CCHQ fury at 'briefings against Steve Hilton'
CCHQ are happy with their flying start to 2010. Tory strategists believe they have got the best of the new year coverage. From the very start of New Year's Day their 'Year for Change' adverts were in newspapers and online. David Cameron's speech in Oxfordshire has featured across all news bulletins today. The campaign accelerates on Monday with the launch of the NHS chapter of the Tory manifesto and nearly every Tory MP will be visiting a marginal seat to deliver the party's talking points to local and regional media.
There is, however, something close to fury at what are seen as briefings against Steve Hilton, David Cameron's Director of Strategy. In this morning's Times Francis Elliott alleges that Steve Hilton is blocking the appointment of James O'Shaughnessy (currently Head of the Conservative Research Department) to a top policy job in Downing Street, should the party be elected. Elliott quotes insider disdain for the irregular strategy briefings that Hilton produces. The Mail on Sunday has more on these briefings tomorrow.

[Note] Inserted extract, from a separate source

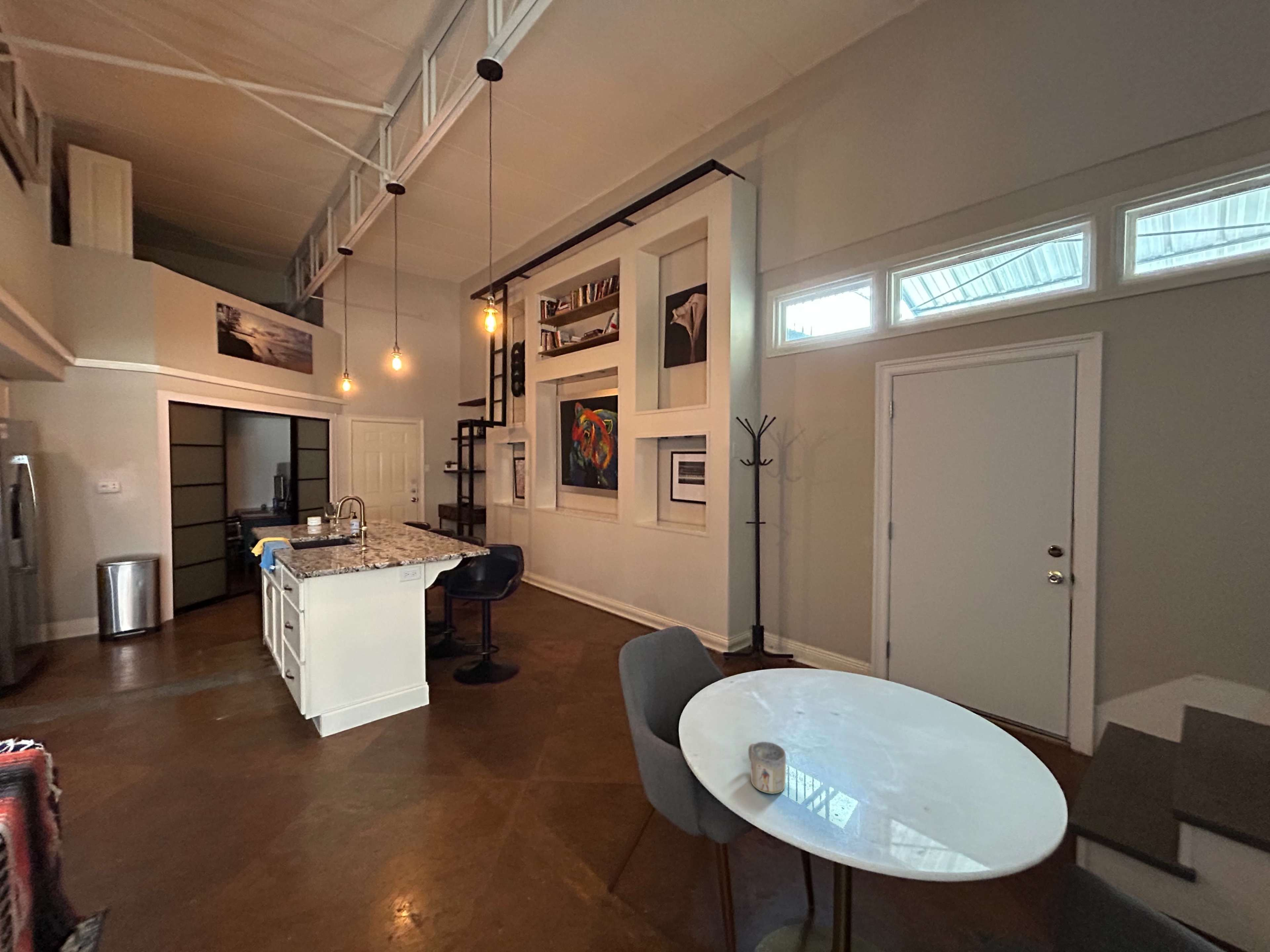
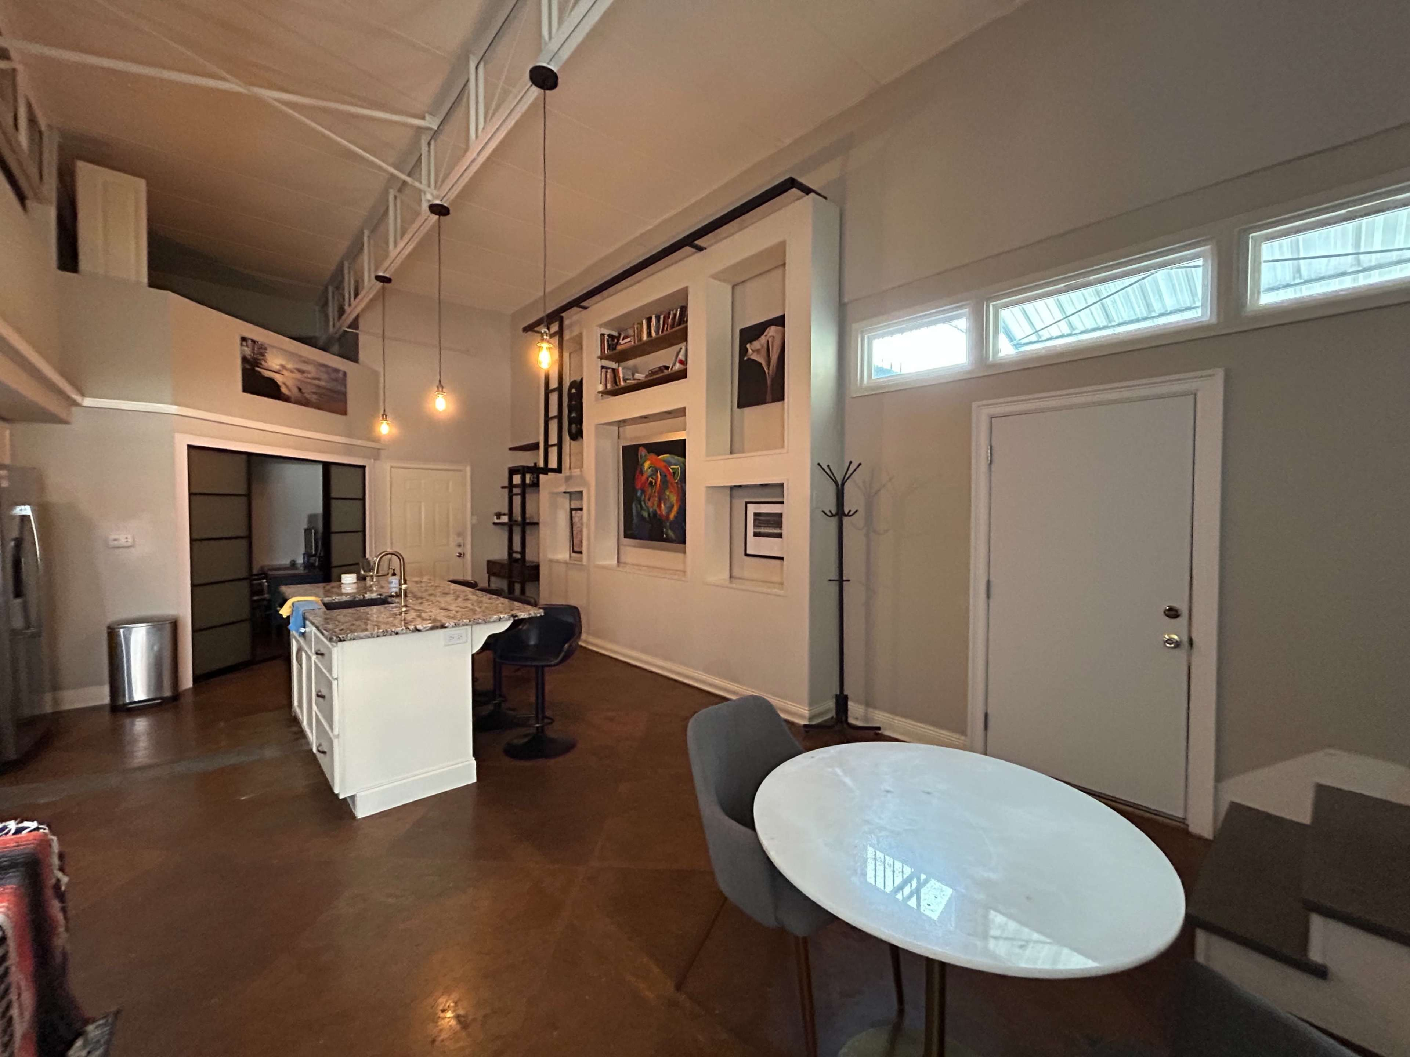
- mug [748,741,786,794]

The Spectator's James Forsyth appears to confirm The Times story. James blogs that O’Shaughnessy "has been the focus of negative briefing in recent months". He adds that "George Osborne and Hilton have also clashed" on election strategy:
"[Hilton] wants to run a campaign high on vision, presenting Cameron as both a unifying figure and the ‘change we need.’ (Yes, they really are intent on casting Cameron as Britain's Obama - more on that another time). While Osborne thinks that the Tories need to have more of a retail offer, things to sell on the doorstep."
At various times today I've been told by a senior source inside CCHQ that the stories about Hilton and O'Shaughnessy are "entirely crap" and "total tosh". This source has never lied to me. CCHQ think there are jealousies among some MPs and advisers at Steve Hilton's enormous influence. Some noses were also put out of joint by Hilton's return from America and his resumption of a full on role. Whatever the truth of these reports they are an unhelpful distraction from an election campaign that has otherwise got off to a promising start. A search for the source of the briefings is underway.